Other opinions on trawling emissions

But these findings may be controversial. Some scientists believe the article overestimates emissions from trawling.

"I am very skeptical about your estimates"said Jan Geert Hiddink, an ocean scientist at Bangor University in the United Kingdom who was not involved in the new study, in an email to E & E News.

He said the paper may have overestimated the total amount of CO2 emitted into the water column by trawl nets, meaning that the amount of CO2 released into the atmosphere would be "overestimated by many orders of magnitude".

The debate has grown in recent years. The new paper builds on previous research published in 2021 that looked at the benefits of marine protected areas. The article was written by Enric Sala, a former academic who later started the Pistino Sea program of the National Geographic Society to protect the world's oceans. Sala and many of the authors of the original paper, including Atwood, also conducted the new study, which was funded in part by Pristine Seas.

A 2021 study found that restricting fishing and other human activities could protect biodiversity, encourage fishing, and protect marine carbon sinks. The 2021 document also estimates that trawling can release more than one billion tons of CO2 to the water column each year.

These are only rough estimates and do not take into account the actual amount of CO2 released into the atmosphere.
However, the article included a series of headlines comparing trawling's impact on the climate to that of other high-carbon industries, such as aviation.

While in the spotlight, he also faced criticism from Hiddink and other researchers, who said his estimates were exaggerated.
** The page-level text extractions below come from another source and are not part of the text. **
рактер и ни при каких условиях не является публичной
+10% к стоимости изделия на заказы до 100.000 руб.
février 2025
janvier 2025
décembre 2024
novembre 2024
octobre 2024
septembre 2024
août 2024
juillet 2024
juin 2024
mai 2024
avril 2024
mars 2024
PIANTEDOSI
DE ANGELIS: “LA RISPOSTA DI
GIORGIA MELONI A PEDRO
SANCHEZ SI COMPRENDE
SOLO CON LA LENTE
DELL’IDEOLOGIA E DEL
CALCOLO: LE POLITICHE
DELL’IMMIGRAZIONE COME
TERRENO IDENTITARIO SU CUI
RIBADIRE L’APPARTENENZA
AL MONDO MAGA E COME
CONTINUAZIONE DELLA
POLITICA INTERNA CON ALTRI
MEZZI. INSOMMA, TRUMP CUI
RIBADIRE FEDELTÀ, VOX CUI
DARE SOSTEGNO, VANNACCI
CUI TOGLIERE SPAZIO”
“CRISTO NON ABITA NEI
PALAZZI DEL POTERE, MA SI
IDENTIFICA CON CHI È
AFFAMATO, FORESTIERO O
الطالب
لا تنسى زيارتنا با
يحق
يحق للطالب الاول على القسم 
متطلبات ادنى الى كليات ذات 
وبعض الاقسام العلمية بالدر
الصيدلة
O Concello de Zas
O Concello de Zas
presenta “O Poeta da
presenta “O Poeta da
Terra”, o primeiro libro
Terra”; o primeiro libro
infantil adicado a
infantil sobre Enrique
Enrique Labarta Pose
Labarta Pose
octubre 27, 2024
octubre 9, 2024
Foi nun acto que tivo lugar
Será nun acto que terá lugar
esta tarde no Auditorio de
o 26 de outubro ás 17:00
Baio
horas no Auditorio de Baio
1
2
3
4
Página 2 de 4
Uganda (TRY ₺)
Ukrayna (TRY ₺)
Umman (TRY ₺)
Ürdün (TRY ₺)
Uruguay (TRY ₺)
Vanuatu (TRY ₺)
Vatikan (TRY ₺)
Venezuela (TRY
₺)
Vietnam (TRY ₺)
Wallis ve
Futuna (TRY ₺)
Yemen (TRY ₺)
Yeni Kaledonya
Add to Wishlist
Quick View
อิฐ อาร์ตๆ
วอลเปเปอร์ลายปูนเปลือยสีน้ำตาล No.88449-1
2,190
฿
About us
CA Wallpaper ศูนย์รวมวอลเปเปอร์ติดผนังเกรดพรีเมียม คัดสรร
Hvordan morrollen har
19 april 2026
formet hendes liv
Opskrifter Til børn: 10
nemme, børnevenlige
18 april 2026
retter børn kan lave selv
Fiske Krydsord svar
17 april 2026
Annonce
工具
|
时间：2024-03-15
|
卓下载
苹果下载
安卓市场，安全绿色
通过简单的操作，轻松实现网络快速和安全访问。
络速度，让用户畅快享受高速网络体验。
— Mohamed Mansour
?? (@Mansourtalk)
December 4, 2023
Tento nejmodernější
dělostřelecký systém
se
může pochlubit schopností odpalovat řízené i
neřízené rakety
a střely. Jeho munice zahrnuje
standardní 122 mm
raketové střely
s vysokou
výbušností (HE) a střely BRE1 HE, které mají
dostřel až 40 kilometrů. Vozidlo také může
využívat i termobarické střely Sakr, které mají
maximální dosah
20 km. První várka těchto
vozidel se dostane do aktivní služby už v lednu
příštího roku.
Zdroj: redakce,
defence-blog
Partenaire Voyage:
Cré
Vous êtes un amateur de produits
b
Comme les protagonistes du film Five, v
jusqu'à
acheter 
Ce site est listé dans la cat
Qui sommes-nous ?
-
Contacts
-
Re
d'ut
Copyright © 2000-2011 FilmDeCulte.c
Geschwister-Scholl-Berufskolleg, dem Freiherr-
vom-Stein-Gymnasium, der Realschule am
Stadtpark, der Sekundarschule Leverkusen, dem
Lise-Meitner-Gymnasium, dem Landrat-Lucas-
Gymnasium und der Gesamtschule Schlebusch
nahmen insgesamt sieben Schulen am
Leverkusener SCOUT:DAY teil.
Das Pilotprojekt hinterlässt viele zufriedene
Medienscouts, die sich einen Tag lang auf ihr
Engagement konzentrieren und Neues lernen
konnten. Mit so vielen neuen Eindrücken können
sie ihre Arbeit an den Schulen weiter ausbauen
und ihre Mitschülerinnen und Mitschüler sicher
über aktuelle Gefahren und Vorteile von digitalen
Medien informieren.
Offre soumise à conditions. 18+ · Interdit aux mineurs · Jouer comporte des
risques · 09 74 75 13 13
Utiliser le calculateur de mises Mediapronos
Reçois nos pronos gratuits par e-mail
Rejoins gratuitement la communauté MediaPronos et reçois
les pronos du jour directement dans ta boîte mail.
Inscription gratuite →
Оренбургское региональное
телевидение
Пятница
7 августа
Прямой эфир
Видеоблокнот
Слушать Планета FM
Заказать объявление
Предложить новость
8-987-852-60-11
In 2023, Hiddink and other scientists published a paper saying that a 2021 study had exaggerated the amount of CO2 released into the water by trawling.
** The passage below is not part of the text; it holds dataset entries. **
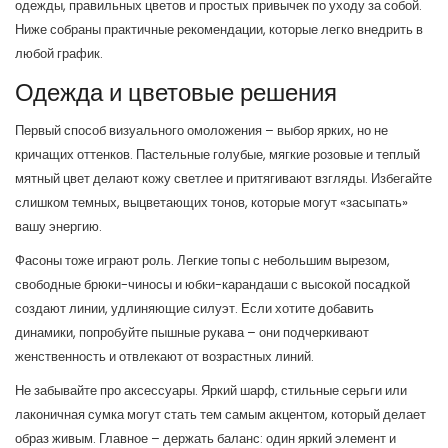
одежды, правильных цветов и простых привычек по уходу за собой.
Ниже собраны практичные рекомендации, которые легко внедрить в
любой график.
Одежда и цветовые решения
Первый способ визуального омоложения – выбор ярких, но не
кричащих оттенков. Пастельные голубые, мягкие розовые и теплый
мятный цвет делают кожу светлее и притягивают взгляды. Избегайте
слишком темных, выцветающих тонов, которые могут «засыпать»
вашу энергию.
Фасоны тоже играют роль. Легкие топы с небольшим вырезом,
свободные брюки-чиносы и юбки-карандаши с высокой посадкой
создают линии, удлиняющие силуэт. Если хотите добавить
динамики, попробуйте пышные рукава – они подчеркивают
женственность и отвлекают от возрастных линий.
Не забывайте про аксессуары. Яркий шарф, стильные серьги или
лаконичная сумка могут стать тем самым акцентом, который делает
образ живым. Главное – держать баланс: один яркий элемент и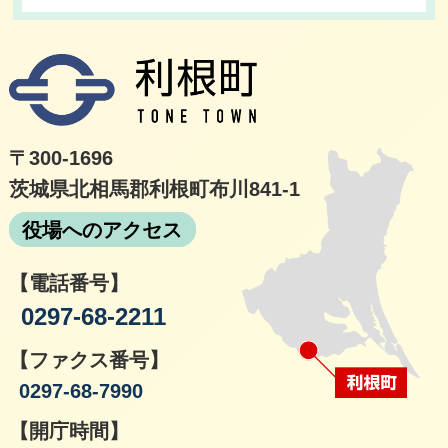
利根
〒300-1696
茨城県北相馬郡利根町布川841-1
役場へのアクセス
【電話番号】
0297-68-2211
【ファクス番号】
0297-68-7990
【開庁時間】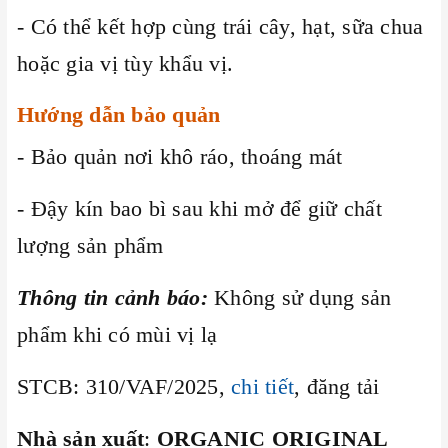
- Có thể kết hợp cùng trái cây, hạt, sữa chua
hoặc gia vị tùy khẩu vị.
Hướng dẫn bảo quản
- Bảo quản nơi khô ráo, thoáng mát
- Đậy kín bao bì sau khi mở để giữ chất
lượng sản phẩm
Thông tin cảnh báo:
Không sử dụng sản
phẩm khi có mùi vị lạ
STCB: 310/VAF/2025,
chi tiết
, đăng tải
Nhà sản xuất
:
ORGANIC ORIGINAL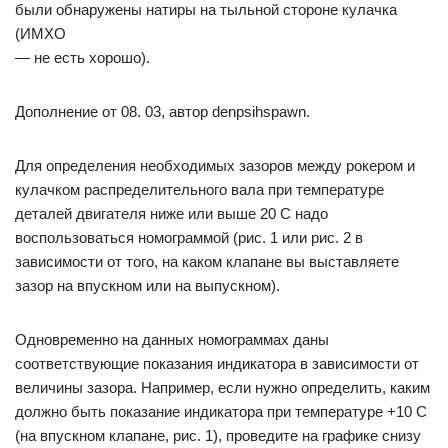
были обнаружены натиры на тыльной стороне кулачка
(ИМХО
— не есть хорошо).
Дополнение от 08. 03, автор denpsihspawn.
Для определения необходимых зазоров между рокером и
кулачком распределительного вала при температуре
деталей двигателя ниже или выше 20 С надо
воспользоваться номограммой (рис. 1 или рис. 2 в
зависимости от того, на каком клапане вы выставляете
зазор на впускном или на выпускном).
Одновременно на данных номограммах даны
соответствующие показания индикатора в зависимости от
величины зазора. Например, если нужно определить, каким
должно быть показание индикатора при температуре +10 С
(на впускном клапане, рис. 1), проведите на графике снизу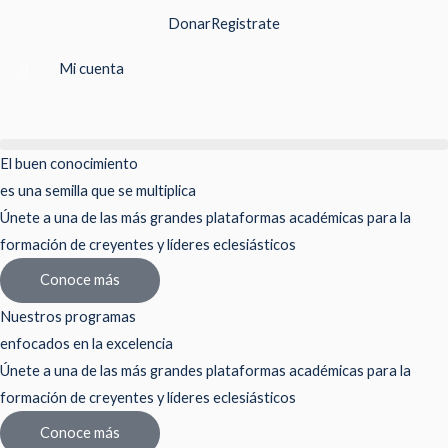
Ir
Donar
Registrate
al
contenido
Mi cuenta
El buen conocimiento
es una semilla que se multiplica
Únete a una de las más grandes plataformas académicas para la
formación de creyentes y líderes eclesiásticos
Conoce más
Nuestros programas
enfocados en la excelencia
Únete a una de las más grandes plataformas académicas para la
formación de creyentes y líderes eclesiásticos
Conoce más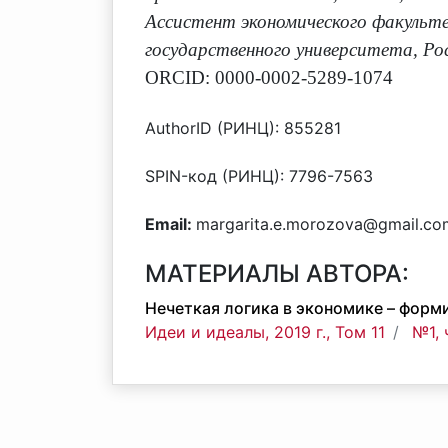
Ассистент экономического факульте
государственного университета, Рос
ORCID: 0000-0002-5289-1074
AuthorID (РИНЦ): 855281
SPIN-код (РИНЦ): 7796-7563
Email:
margarita.e.morozova@gmail.co
МАТЕРИАЛЫ АВТОРА:
Нечеткая логика в экономике – форм
Идеи и идеалы, 2019 г., Том 11
№1, 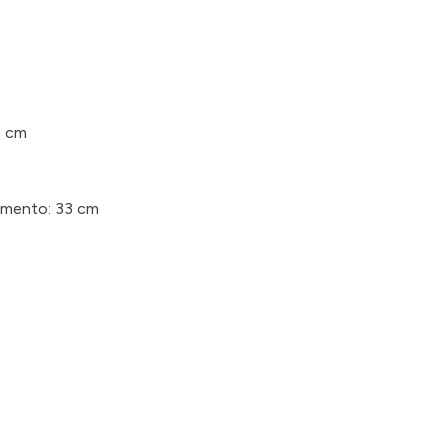
7 cm
imento: 33 cm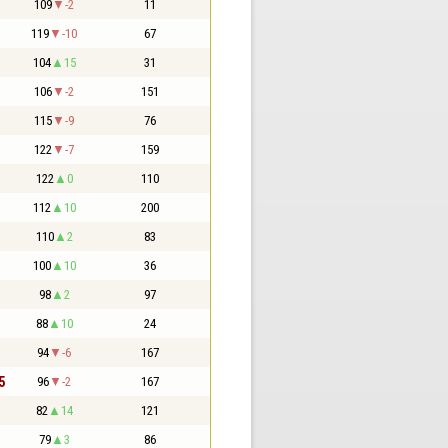
109
-2
11
119
-10
67
104
15
31
106
-2
151
115
-9
76
122
-7
159
122
0
110
112
10
200
110
2
83
100
10
36
98
2
97
88
10
24
94
-6
167
5
96
-2
167
82
14
121
79
3
86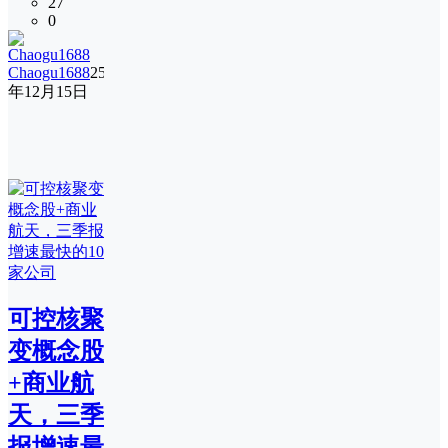
27
0
Chaogu1688
25
年12月15日
可控核聚
变概念股
+商业航
天，三季
报增速最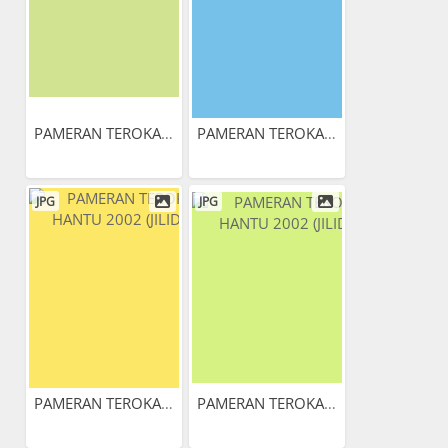
PAMERAN TEROKAI HANTU 2002...
PAMERAN TEROKAI HANTU 2002...
JPG
JPG
PAMERAN TEROKAI HANTU 2002...
PAMERAN TEROKAI HANTU 2002...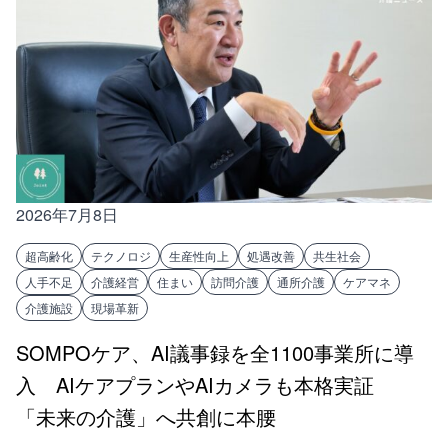
2026年7月8日
超高齢化
テクノロジ
生産性向上
処遇改善
共生社会
人手不足
介護経営
住まい
訪問介護
通所介護
ケアマネ
介護施設
現場革新
SOMPOケア、AI議事録を全1100事業所に導
入 AIケアプランやAIカメラも本格実証
「未来の介護」へ共創に本腰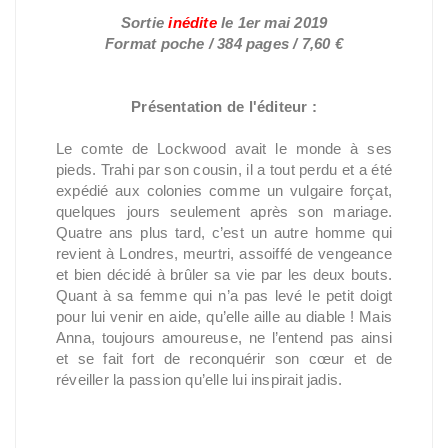
Sortie
inédite
le
1er mai 2019
Format poche / 384 pages / 7,60 €
Présentation de l'éditeur :
Le comte de Lockwood avait le monde à ses
pieds. Trahi par son cousin, il a tout perdu et a été
expédié aux colonies comme un vulgaire forçat,
quelques jours seulement après son mariage.
Quatre ans plus tard, c’est un autre homme qui
revient à Londres, meurtri, assoiffé de vengeance
et bien décidé à brûler sa vie par les deux bouts.
Quant à sa femme qui n’a pas levé le petit doigt
pour lui venir en aide, qu’elle aille au diable ! Mais
Anna, toujours amoureuse, ne l’entend pas ainsi
et se fait fort de reconquérir son cœur et de
réveiller la passion qu’elle lui inspirait jadis.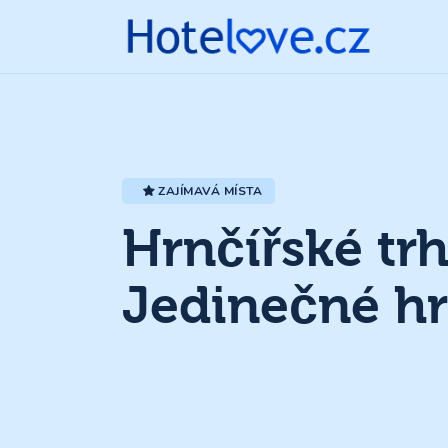
ZAJÍMAVÁ MÍSTA
Hrnčířské tr
Jedinečné hr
When ocean floor sediments break down, bacteria and other marine life eat them and convert them into CO2. But Hiddink and his colleagues say the 2021 study overestimated how much long-trapped carbon actually turns into CO.2.

In contrast, Atwood and her co-authors issued a response arguing that Hiddink's criticisms are based on incorrect assumptions about the disturbed ocean sediments by trawl nets and the rate at which they are removed and converted into CO2. "Our response challenged their assumptions, which we believe are inaccurate and lack quantitative support."the authors said in a recent statement.
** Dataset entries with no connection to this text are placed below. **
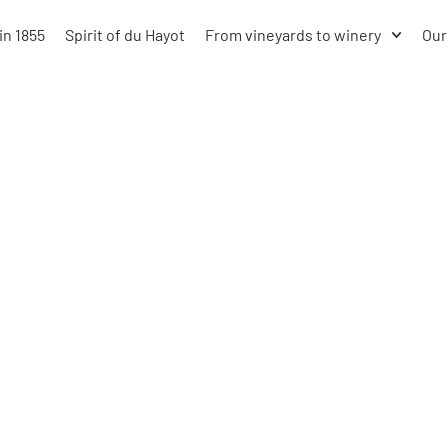
in 1855
Spirit of du Hayot
From vineyards to winery
Our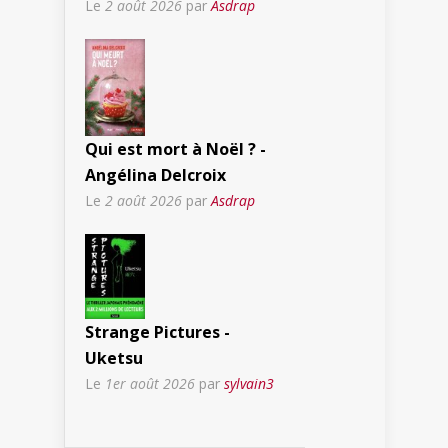
Le
2 août 2026
par
Asdrap
Qui est mort à Noël ? -
Angélina Delcroix
Le
2 août 2026
par
Asdrap
Strange Pictures -
Uketsu
Le
1er août 2026
par
sylvain3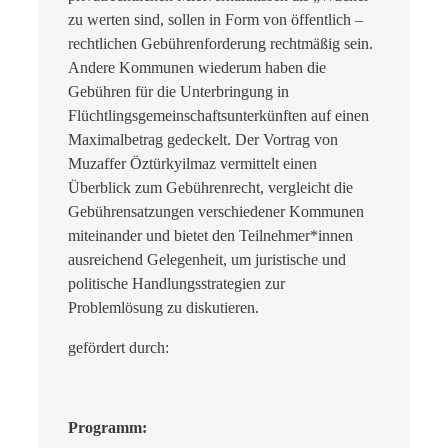
zu werten sind, sollen in Form von öffentlich –
rechtlichen Gebührenforderung rechtmäßig sein.
Andere Kommunen wiederum haben die
Gebühren für die Unterbringung in
Flüchtlingsgemeinschaftsunterkünften auf einen
Maximalbetrag gedeckelt. Der Vortrag von
Muzaffer Öztürkyilmaz vermittelt einen
Überblick zum Gebührenrecht, vergleicht die
Gebührensatzungen verschiedener Kommunen
miteinander und bietet den Teilnehmer*innen
ausreichend Gelegenheit, um juristische und
politische Handlungsstrategien zur
Problemlösung zu diskutieren.
gefördert durch:
Programm: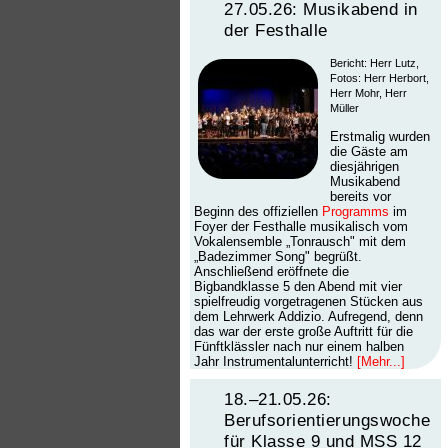
27.05.26: Musikabend in
der Festhalle
Bericht: Herr Lutz,
Fotos: Herr Herbort,
Herr Mohr, Herr
Müller
Erstmalig wurden
die Gäste am
diesjährigen
Musikabend
bereits vor
Beginn des offiziellen
Programms
im
Foyer der Festhalle musikalisch vom
Vokalensemble „Tonrausch" mit dem
„Badezimmer Song" begrüßt.
Anschließend eröffnete die
Bigbandklasse 5 den Abend mit vier
spielfreudig vorgetragenen Stücken aus
dem Lehrwerk Addizio. Aufregend, denn
das war der erste große Auftritt für die
Fünftklässler nach nur einem halben
Jahr Instrumentalunterricht!
[Mehr...]
18.–21.05.26:
Berufsorientierungswoche
für Klasse 9 und MSS 12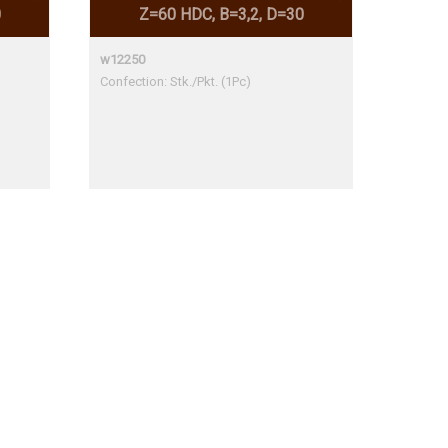
0
Z=60 HDC, B=3,2, D=30
w12250
Confection: Stk./Pkt. (1Pc)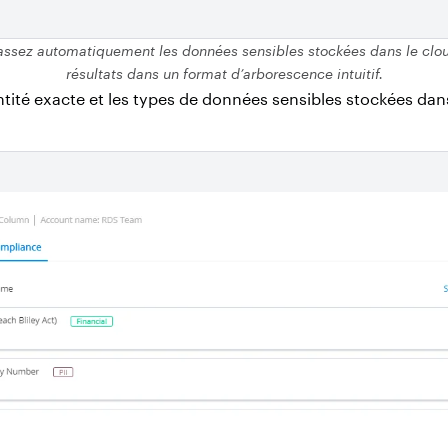
assez automatiquement les données sensibles stockées dans le cloud
résultats dans un format d’arborescence intuitif.
tité exacte et les types de données sensibles stockées da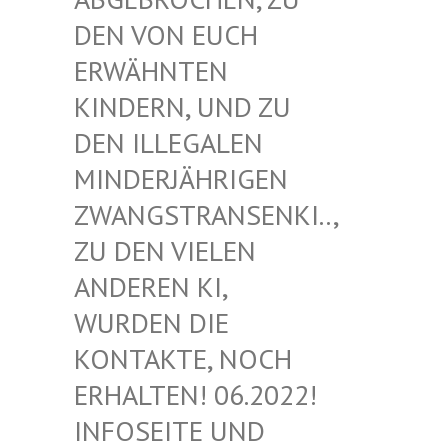
EN VON EUCH E
RWÄHNTEN K
INDERN, UND ZU D
EN ILLEGALEN M
INDERJÄHRIGEN Z
WANGSTRANSENKI.., Z
U DEN VIELEN A
NDEREN KI, W
URDEN DIE K
ONTAKTE, NOCH E
RHALTEN! 06.2022! I
NFOSEITE UND K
Atwood said the new document takes the 2021 results a step further. Estimate the proportion of CO2 that enters the atmosphere from the ocean, in addition to the total amount produced.

The study found that this proportion does not change in relation to the total amount of CO2 in water. No matter how much CO2 beech floating, between 55 and 60 percent always escapes into the air. That means that if future studies continue to reduce the absolute amount of CO2 released by trawling, they can still trust that ratio to be accurate, Atwood said.

Atwood said this is the first study of its kind to perform such an evaluation.

"In reality, it is just helping to provide policymakers with the information they need to make good decisions.", he claimed.